» **Extracted data**
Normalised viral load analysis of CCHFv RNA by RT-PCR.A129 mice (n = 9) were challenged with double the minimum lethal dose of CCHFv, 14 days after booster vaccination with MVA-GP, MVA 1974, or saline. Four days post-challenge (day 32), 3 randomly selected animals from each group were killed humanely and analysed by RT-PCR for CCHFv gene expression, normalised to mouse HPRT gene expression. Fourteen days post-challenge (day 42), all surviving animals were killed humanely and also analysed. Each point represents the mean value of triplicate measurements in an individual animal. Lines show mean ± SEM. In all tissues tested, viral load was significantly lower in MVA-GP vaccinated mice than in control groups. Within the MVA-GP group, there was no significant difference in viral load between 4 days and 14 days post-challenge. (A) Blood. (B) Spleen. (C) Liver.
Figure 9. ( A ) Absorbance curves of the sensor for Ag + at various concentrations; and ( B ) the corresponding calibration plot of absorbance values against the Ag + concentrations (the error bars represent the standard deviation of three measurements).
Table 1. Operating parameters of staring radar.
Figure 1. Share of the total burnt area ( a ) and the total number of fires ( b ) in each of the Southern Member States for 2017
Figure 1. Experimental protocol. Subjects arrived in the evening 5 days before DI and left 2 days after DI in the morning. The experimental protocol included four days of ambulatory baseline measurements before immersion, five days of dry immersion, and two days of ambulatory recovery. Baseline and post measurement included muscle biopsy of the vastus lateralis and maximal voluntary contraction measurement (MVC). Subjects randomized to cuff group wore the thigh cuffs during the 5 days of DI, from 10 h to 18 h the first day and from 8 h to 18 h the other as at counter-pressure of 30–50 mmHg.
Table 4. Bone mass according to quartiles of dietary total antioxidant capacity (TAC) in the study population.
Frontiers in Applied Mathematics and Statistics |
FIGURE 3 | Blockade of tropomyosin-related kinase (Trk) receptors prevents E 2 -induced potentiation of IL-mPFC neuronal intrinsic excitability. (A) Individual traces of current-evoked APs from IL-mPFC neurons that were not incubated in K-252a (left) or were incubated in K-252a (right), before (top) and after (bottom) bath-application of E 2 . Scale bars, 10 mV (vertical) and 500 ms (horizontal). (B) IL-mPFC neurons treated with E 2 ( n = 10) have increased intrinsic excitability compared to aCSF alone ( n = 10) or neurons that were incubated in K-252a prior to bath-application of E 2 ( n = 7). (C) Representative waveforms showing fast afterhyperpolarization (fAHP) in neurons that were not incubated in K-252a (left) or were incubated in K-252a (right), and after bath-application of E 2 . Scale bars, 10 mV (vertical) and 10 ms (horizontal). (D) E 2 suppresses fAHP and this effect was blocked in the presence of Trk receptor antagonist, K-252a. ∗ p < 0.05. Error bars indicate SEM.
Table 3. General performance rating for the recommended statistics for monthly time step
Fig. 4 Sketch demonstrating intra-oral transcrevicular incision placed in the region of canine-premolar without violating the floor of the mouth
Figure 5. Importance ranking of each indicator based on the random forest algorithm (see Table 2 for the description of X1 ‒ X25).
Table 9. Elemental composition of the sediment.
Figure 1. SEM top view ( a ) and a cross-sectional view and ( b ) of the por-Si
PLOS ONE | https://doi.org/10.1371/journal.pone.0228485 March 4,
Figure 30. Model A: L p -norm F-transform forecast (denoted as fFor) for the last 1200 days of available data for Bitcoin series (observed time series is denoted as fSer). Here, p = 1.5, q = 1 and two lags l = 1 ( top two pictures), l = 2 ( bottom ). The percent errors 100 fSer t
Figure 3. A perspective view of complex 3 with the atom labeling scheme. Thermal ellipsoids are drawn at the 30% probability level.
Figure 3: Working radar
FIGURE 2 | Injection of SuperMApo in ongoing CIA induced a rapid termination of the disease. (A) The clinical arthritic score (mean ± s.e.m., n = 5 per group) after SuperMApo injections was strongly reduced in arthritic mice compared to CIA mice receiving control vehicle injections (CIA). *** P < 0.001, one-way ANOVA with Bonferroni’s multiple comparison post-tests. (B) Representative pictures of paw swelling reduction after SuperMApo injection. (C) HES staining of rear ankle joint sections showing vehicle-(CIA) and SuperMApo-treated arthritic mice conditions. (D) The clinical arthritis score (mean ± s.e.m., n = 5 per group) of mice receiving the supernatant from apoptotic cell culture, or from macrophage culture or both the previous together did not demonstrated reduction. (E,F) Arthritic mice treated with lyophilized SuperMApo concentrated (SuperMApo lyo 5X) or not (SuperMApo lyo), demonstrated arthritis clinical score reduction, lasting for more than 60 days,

» **Exercise description**
Set down, from the entries above, exactly the lines from the one with "Figure 30. Model" up to and including the one with "Figure 3: Working radar", and no other lines.

» **Problem solution**
Figure 30. Model A: L p -norm F-transform forecast (denoted as fFor) for the last 1200 days of available data for Bitcoin series (observed time series is denoted as fSer). Here, p = 1.5, q = 1 and two lags l = 1 ( top two pictures), l = 2 ( bottom ). The percent errors 100 fSer t
Figure 3. A perspective view of complex 3 with the atom labeling scheme. Thermal ellipsoids are drawn at the 30% probability level.
Figure 3: Working radar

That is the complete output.